§ Problem statement
Look through the records and copy each line with the string "page" in it.

§ Materials provided
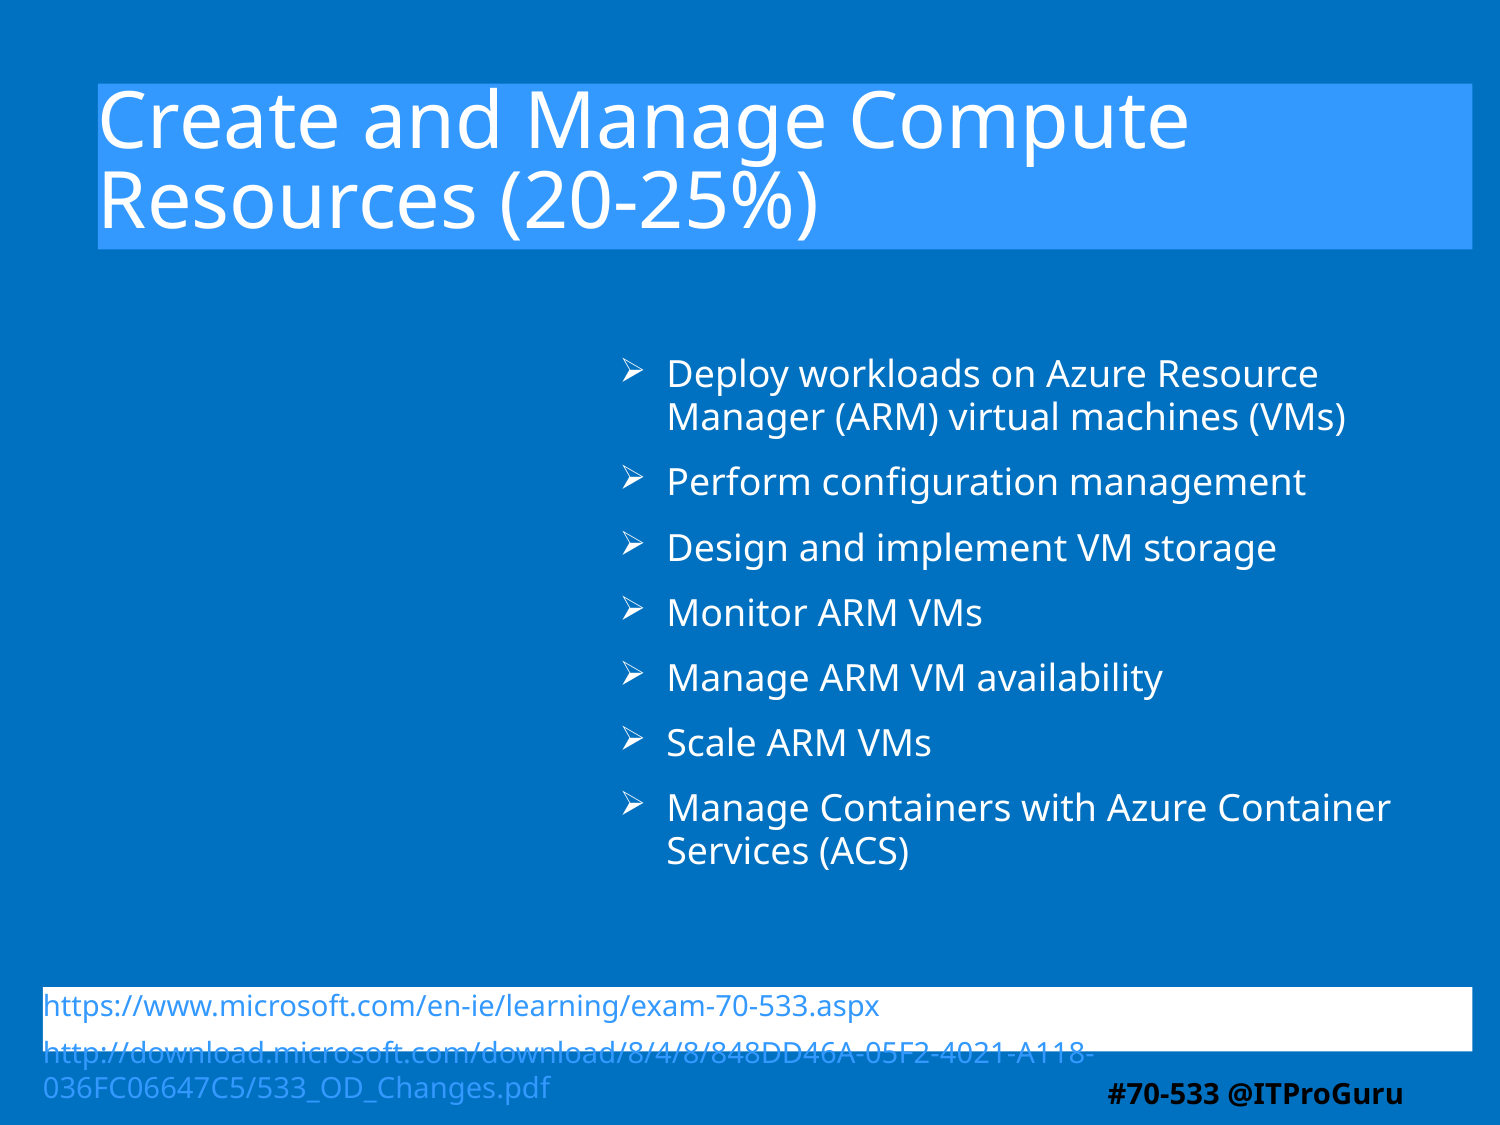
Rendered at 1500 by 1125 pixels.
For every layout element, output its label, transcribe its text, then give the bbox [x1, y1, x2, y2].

list https://www.microsoft.com/en-ie/learning/exam-70-533.aspx http://download.microsoft.com/download/8/4/8/848DD46A-05F2-4021-A118-036FC06647C5/533_OD_Changes.pdf [42, 986, 1473, 1052]
title Create and Manage Compute Resources (20-25%) [97, 83, 1473, 250]
subtitle Deploy workloads on Azure Resource Manager (ARM) virtual machines (VMs) Perform configuration management Design and implement VM storage Monitor ARM VMs Manage ARM VM availability Scale ARM VMs Manage Containers with Azure Container Services (ACS) [604, 345, 1473, 958]
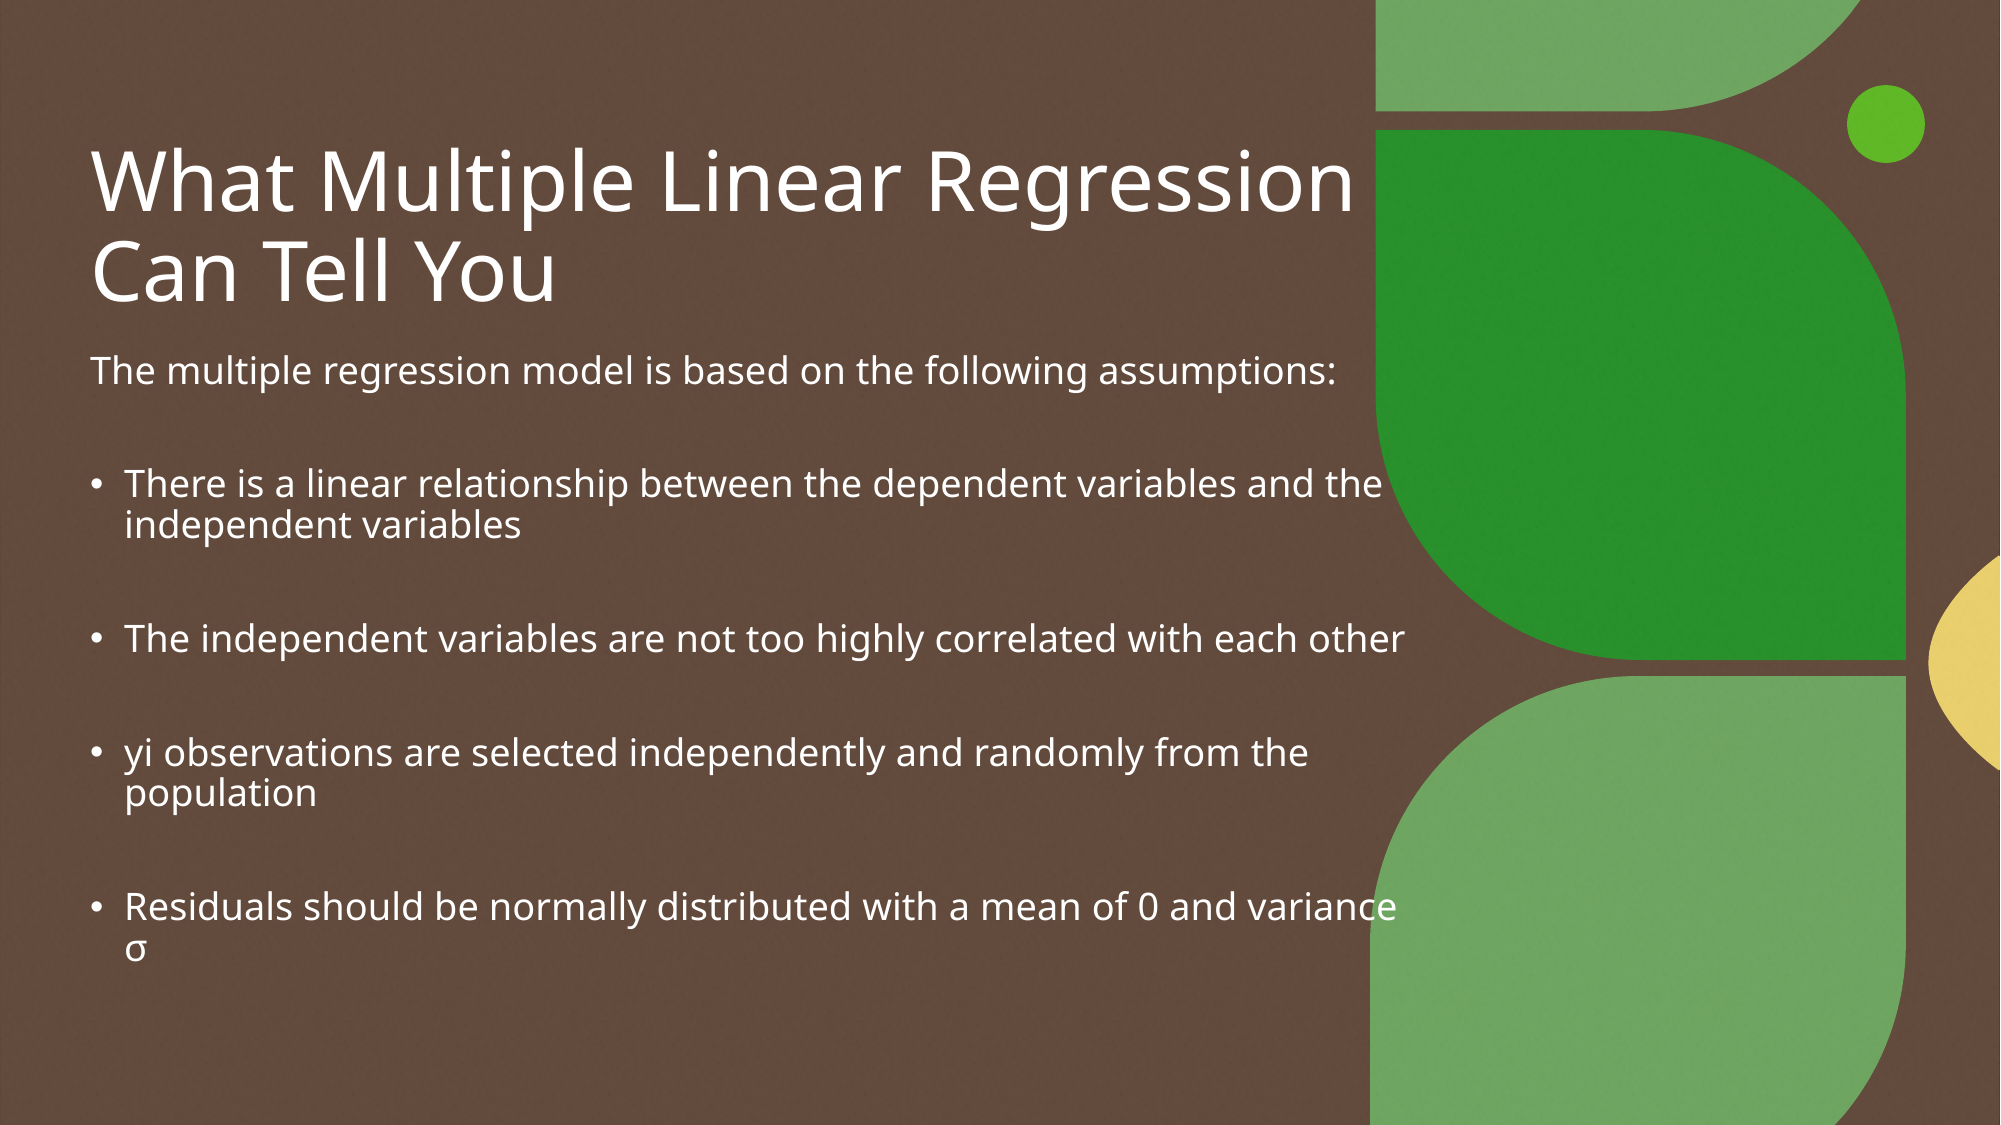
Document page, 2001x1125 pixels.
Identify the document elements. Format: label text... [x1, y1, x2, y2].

list The multiple regression model is based on the following assumptions: There is a linear relationship between the dependent variables and the independent variables The independent variables are not too highly correlated with each other yi observations are selected independently and randomly from the population Residuals should be normally distributed with a mean of 0 and variance σ [75, 343, 1436, 1014]
title What Multiple Linear Regression Can Tell You [75, 109, 1401, 327]
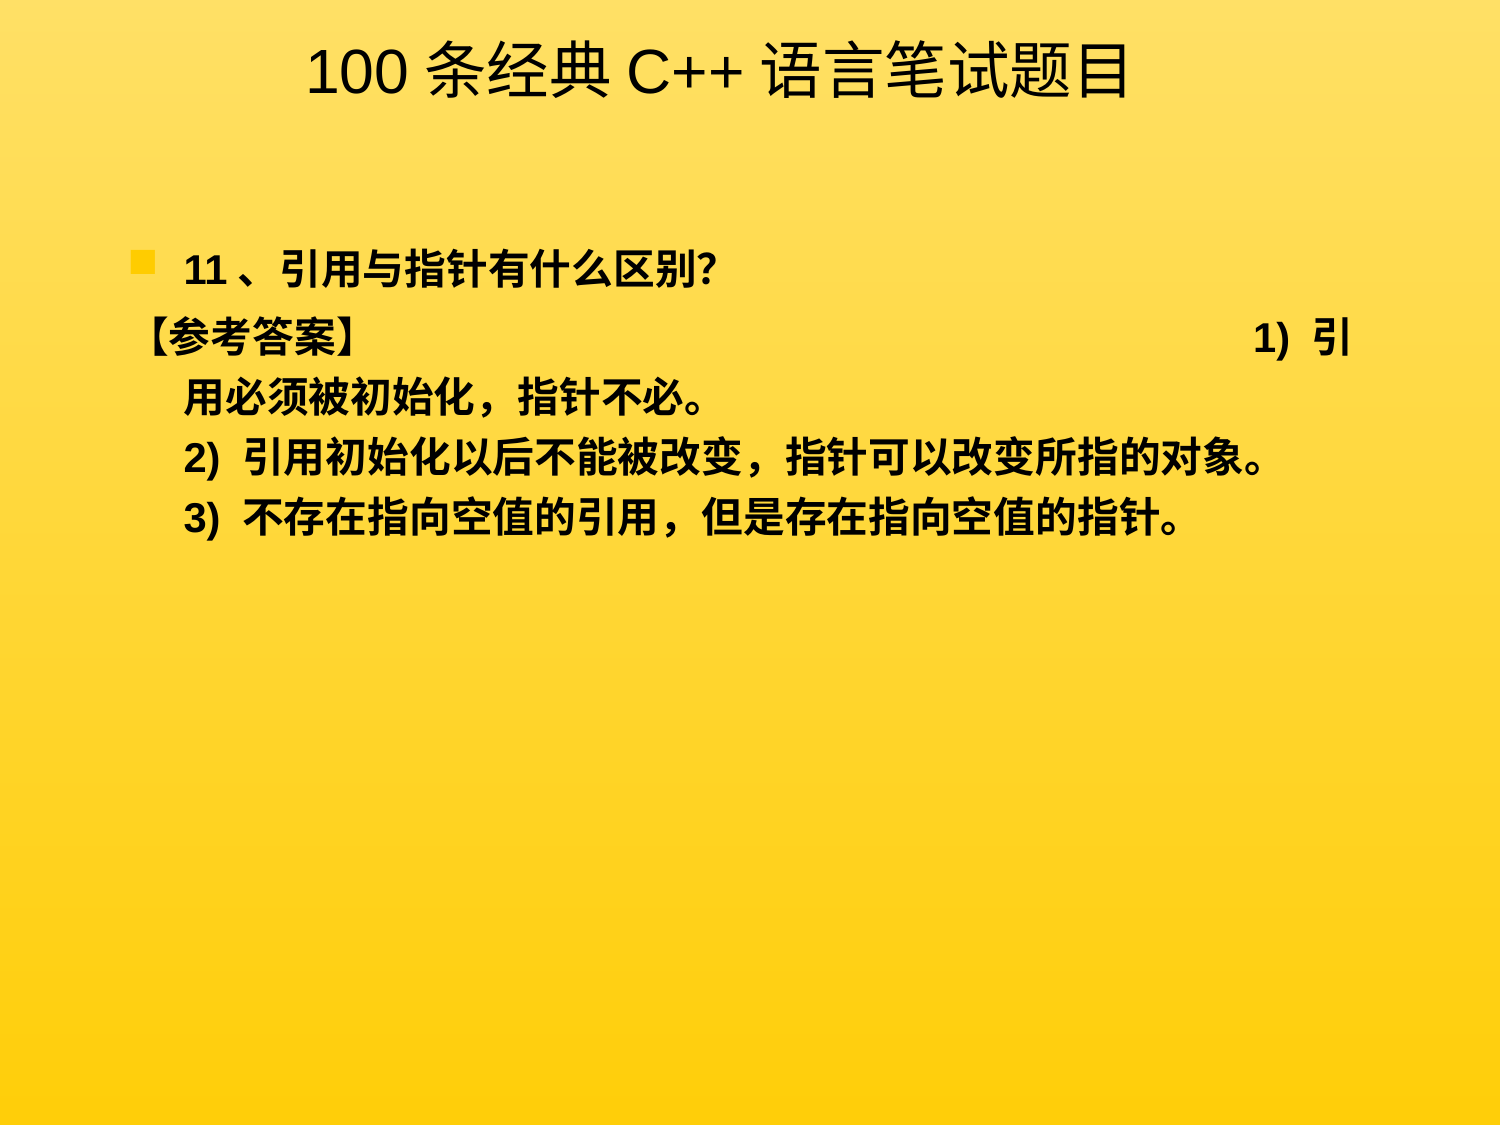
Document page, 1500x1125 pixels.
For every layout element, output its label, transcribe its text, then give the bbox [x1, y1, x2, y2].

list 11、引用与指针有什么区别？ 【参考答案】 1) 引用必须被初始化，指针不必。 2) 引用初始化以后不能被改变，指针可以改变所指的对象。 3) 不存在指向空值的引用，但是存在指向空值的指针。 [112, 224, 1388, 1000]
title 100条经典C++语言笔试题目 [24, 0, 1150, 138]
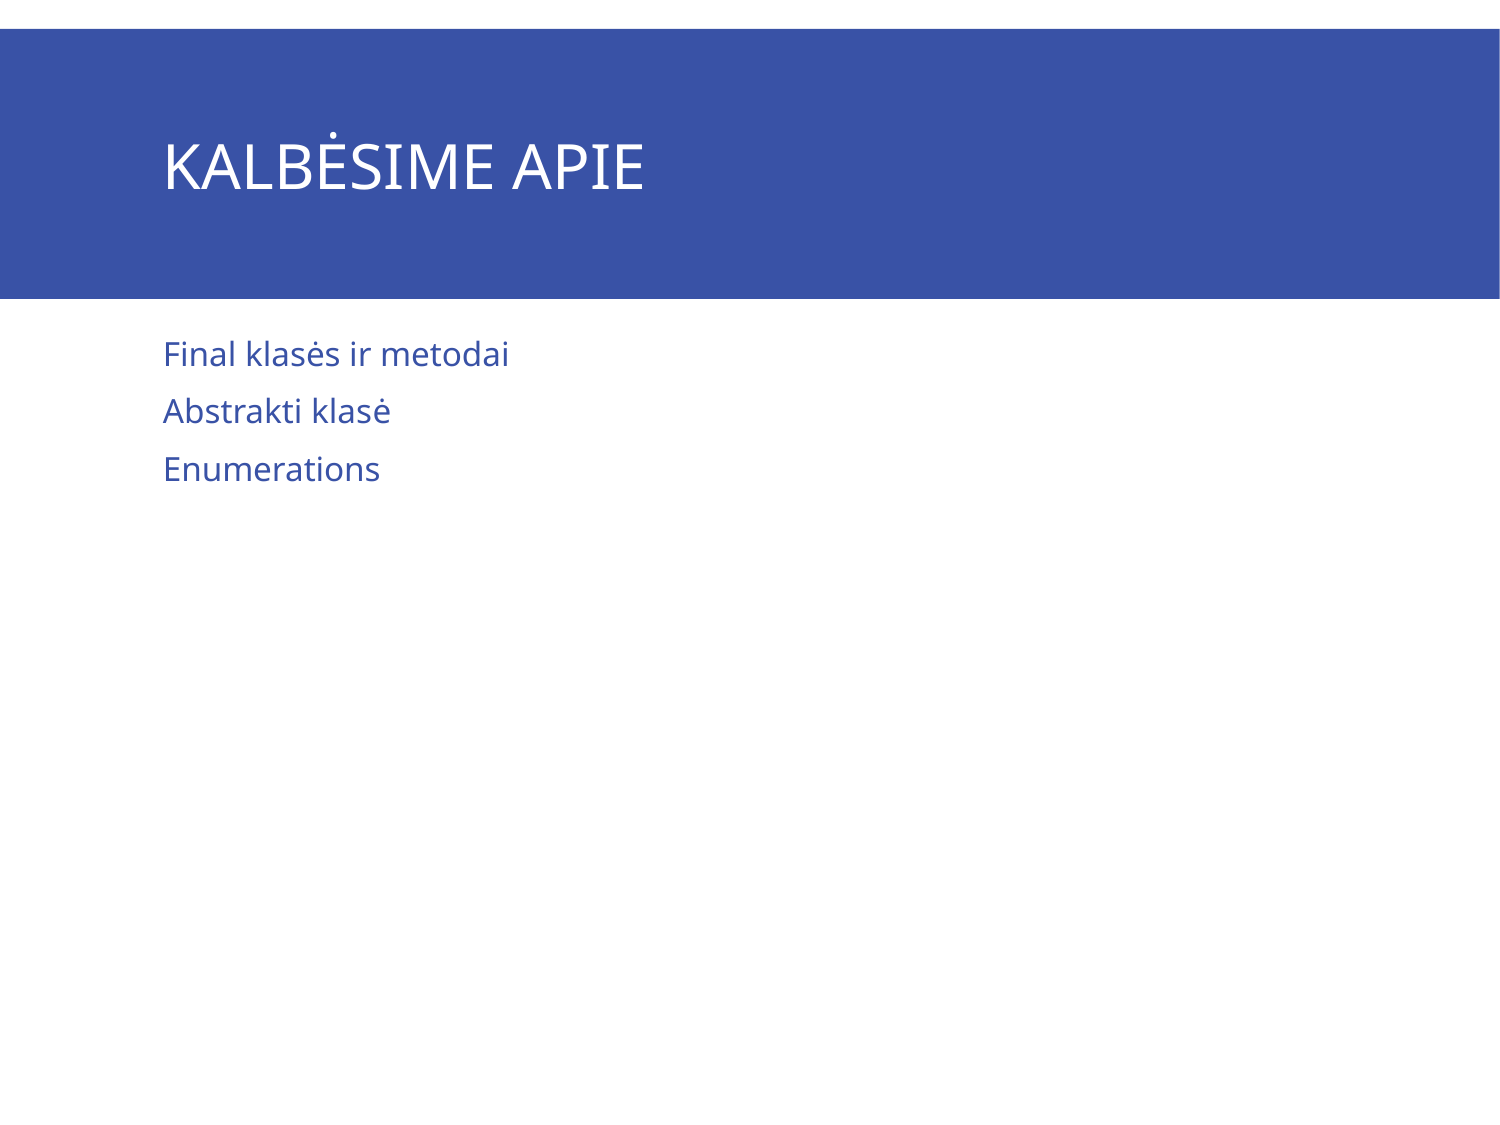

§ Exercise output
Document page, 2001x1125 pixels.
Document page, 1500x1125 pixels.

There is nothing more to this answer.